- PROBLEM
When a record holds a picture, leave the picture out and copy everything else exactly.

%%

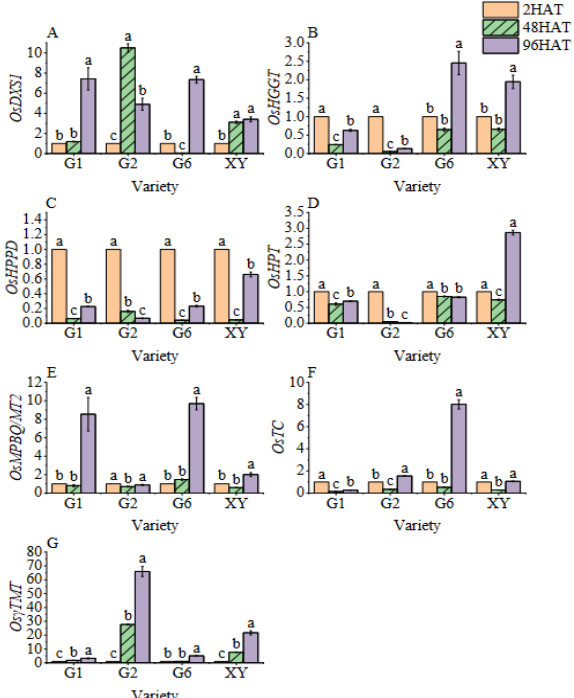
Figure 6. Bar chart of the dynamic changes in vitamin E synthetic gene expression during germination of brown rice. ( A ): The OsDXS1 gene expression. ( B ): The OsHGGT gene expression. ( C ): The OsHPPD gene expression. ( D ): The OsHPT gene expression. ( E ): The OsMPBQ/MT2 gene expression. ( F ): The OsTC gene expression. ( G ): The Os γ -TMT gene expression. Treatments: 2 h after seed soaking treatment (2HAT), 48 h after seed soaking treatment (48HAT), 96 h after seed soaking treatment (96HAT). Varieties: Guanghei1 (G1), Guichao2 (G2), Guanghong6 (G6), Xiangyaxiangzhan (XY). Bars with different letters differ significantly at p <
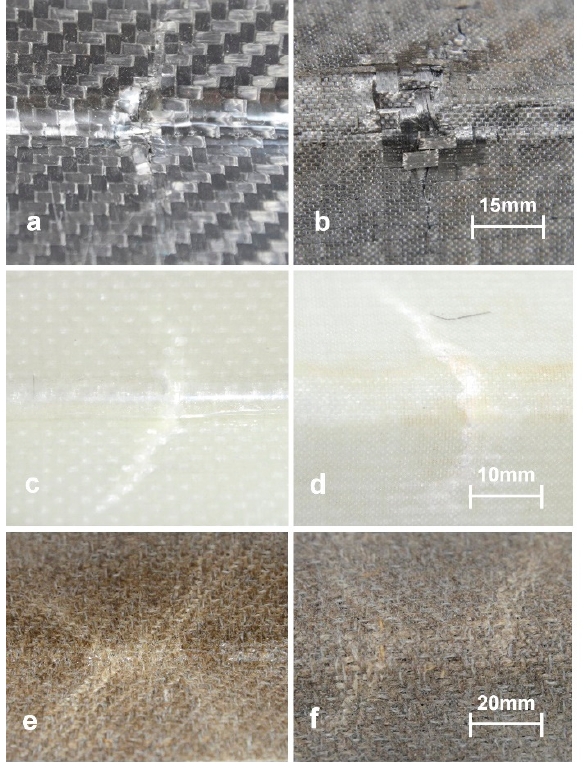
Figure 8. Exemplar matrix failures in the corners of the composite channels associated with the ultimate limit state: ( a ) carbon (inside view), ( b ) carbon (outside view), ( c ) glass (inside view), ( d ) glass (outside view), ( e ) flax (inside view) and ( f ) flax (outside view).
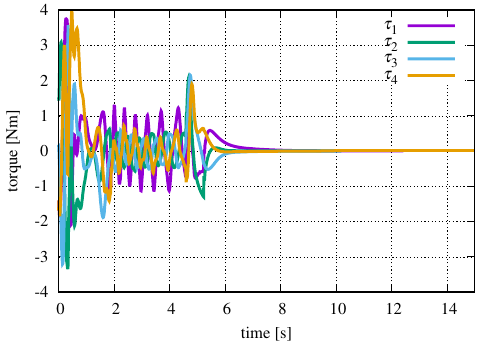
Figure 16. Case 2: Time variation of the input torque.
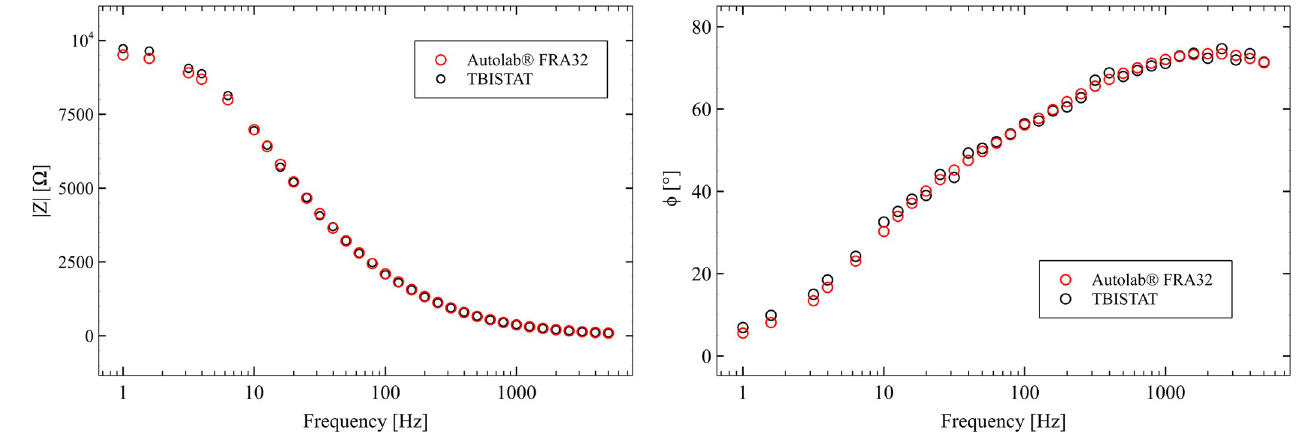
Fig 7. EIS magnitude and phase plots for TBISTAT and reference instrument for measurements in 10mM K3[Fe(CN)6] in 0.2M KCl solution.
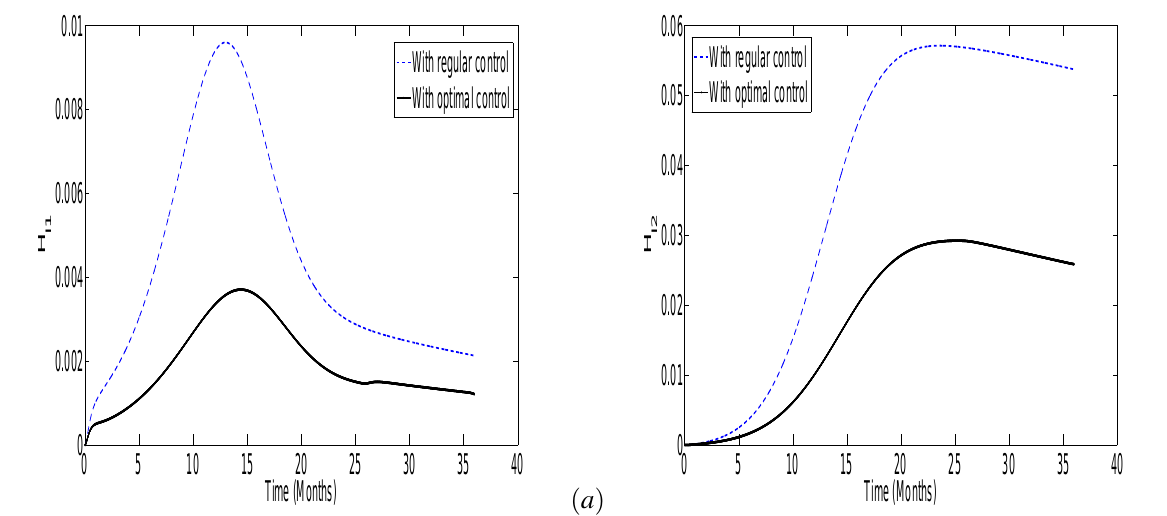
Fig. 3 Graphs of the numerical simulation of the optimality system, showing the propagation of ( a ) individuals dually infected with HIV and acute HSV-2, also under HSV-2 anti-viral treatment and ( b ) individuals dually infected with HIV and acute HSV-2, also not under HSV-2 anti-viral treatment, over a period of 36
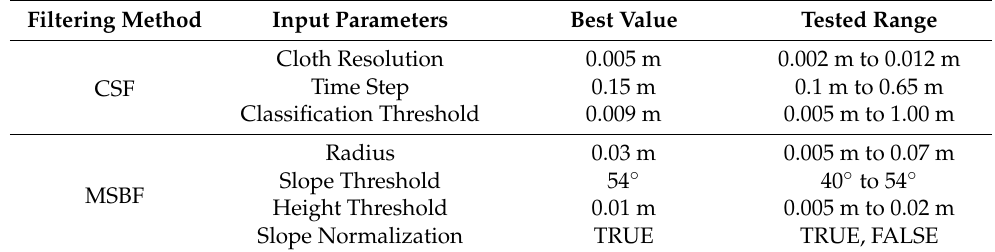
Table 1. Input parameters of the highest performance by Kappa scores for CSF and MSBF based on the subset of the testing dataset.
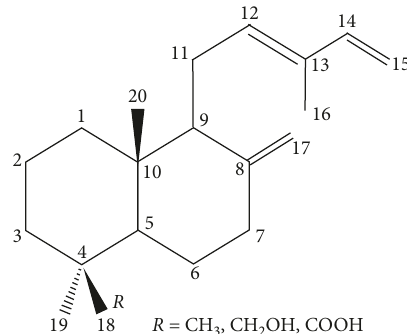
Figure 6: Structure of diterpenoid compounds.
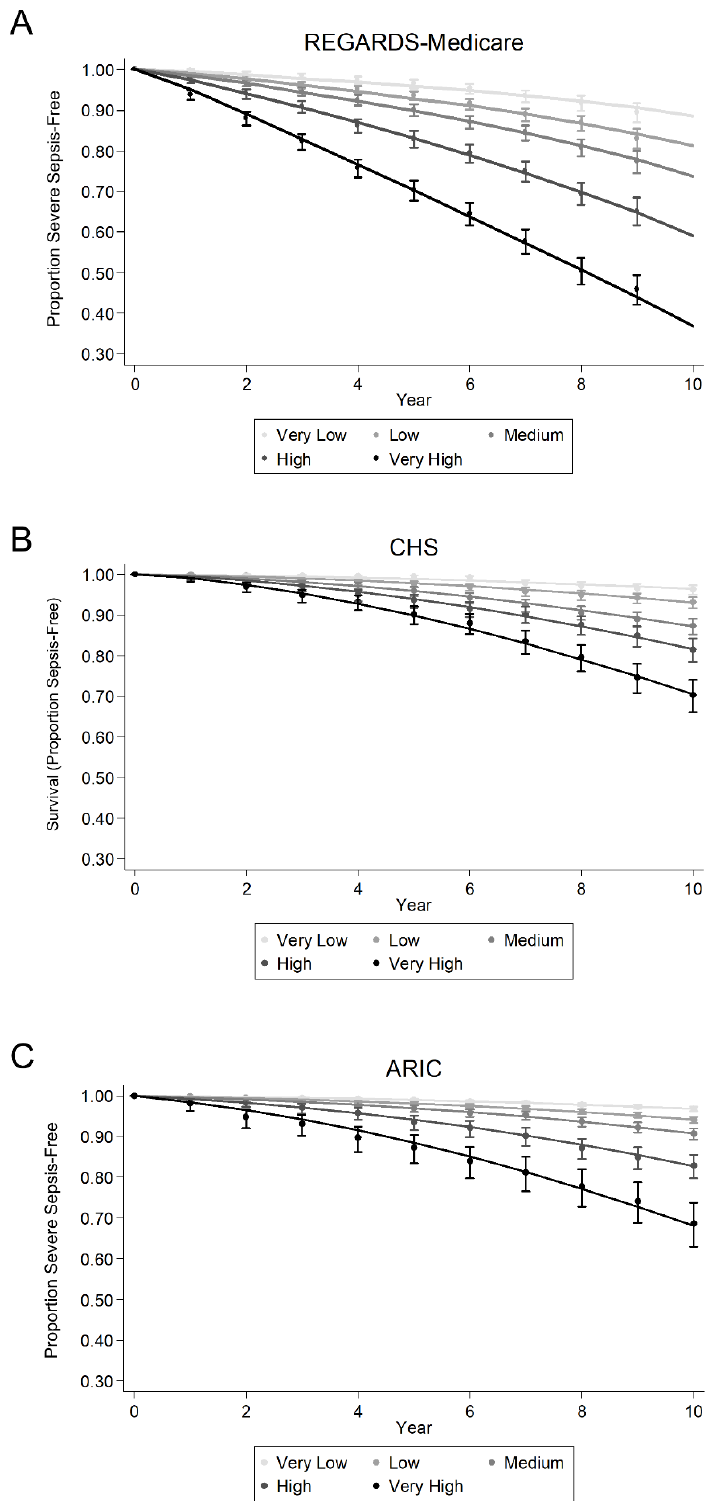
Figure 2. Calibration of the REGARDS Severe Sepsis Risk Score in the REGARDS-Medicare ( A ), CHS ( B ) and ARIC ( C ) cohorts. REGARDS = Reasons for Geographic and Racial Differences in Stroke. CHS = Cardiovascular Health Study. ARIC = Atherosclerosis Risk in Communities.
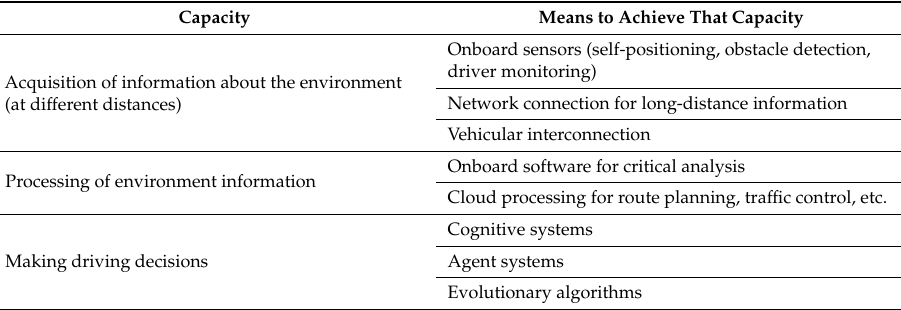
Table 1. Capacities of an IV.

%%

- OUTPUT BELOW
Figure 6. Bar chart of the dynamic changes in vitamin E synthetic gene expression during germination of brown rice. ( A ): The OsDXS1 gene expression. ( B ): The OsHGGT gene expression. ( C ): The OsHPPD gene expression. ( D ): The OsHPT gene expression. ( E ): The OsMPBQ/MT2 gene expression. ( F ): The OsTC gene expression. ( G ): The Os γ -TMT gene expression. Treatments: 2 h after seed soaking treatment (2HAT), 48 h after seed soaking treatment (48HAT), 96 h after seed soaking treatment (96HAT). Varieties: Guanghei1 (G1), Guichao2 (G2), Guanghong6 (G6), Xiangyaxiangzhan (XY). Bars with different letters differ significantly at p <
Figure 8. Exemplar matrix failures in the corners of the composite channels associated with the ultimate limit state: ( a ) carbon (inside view), ( b ) carbon (outside view), ( c ) glass (inside view), ( d ) glass (outside view), ( e ) flax (inside view) and ( f ) flax (outside view).
Figure 16. Case 2: Time variation of the input torque.
Fig 7. EIS magnitude and phase plots for TBISTAT and reference instrument for measurements in 10mM K3[Fe(CN)6] in 0.2M KCl solution.
Fig. 3 Graphs of the numerical simulation of the optimality system, showing the propagation of ( a ) individuals dually infected with HIV and acute HSV-2, also under HSV-2 anti-viral treatment and ( b ) individuals dually infected with HIV and acute HSV-2, also not under HSV-2 anti-viral treatment, over a period of 36
Table 1. Input parameters of the highest performance by Kappa scores for CSF and MSBF based on the subset of the testing dataset.
Figure 6: Structure of diterpenoid compounds.
Figure 2. Calibration of the REGARDS Severe Sepsis Risk Score in the REGARDS-Medicare ( A ), CHS ( B ) and ARIC ( C ) cohorts. REGARDS = Reasons for Geographic and Racial Differences in Stroke. CHS = Cardiovascular Health Study. ARIC = Atherosclerosis Risk in Communities.
Table 1. Capacities of an IV.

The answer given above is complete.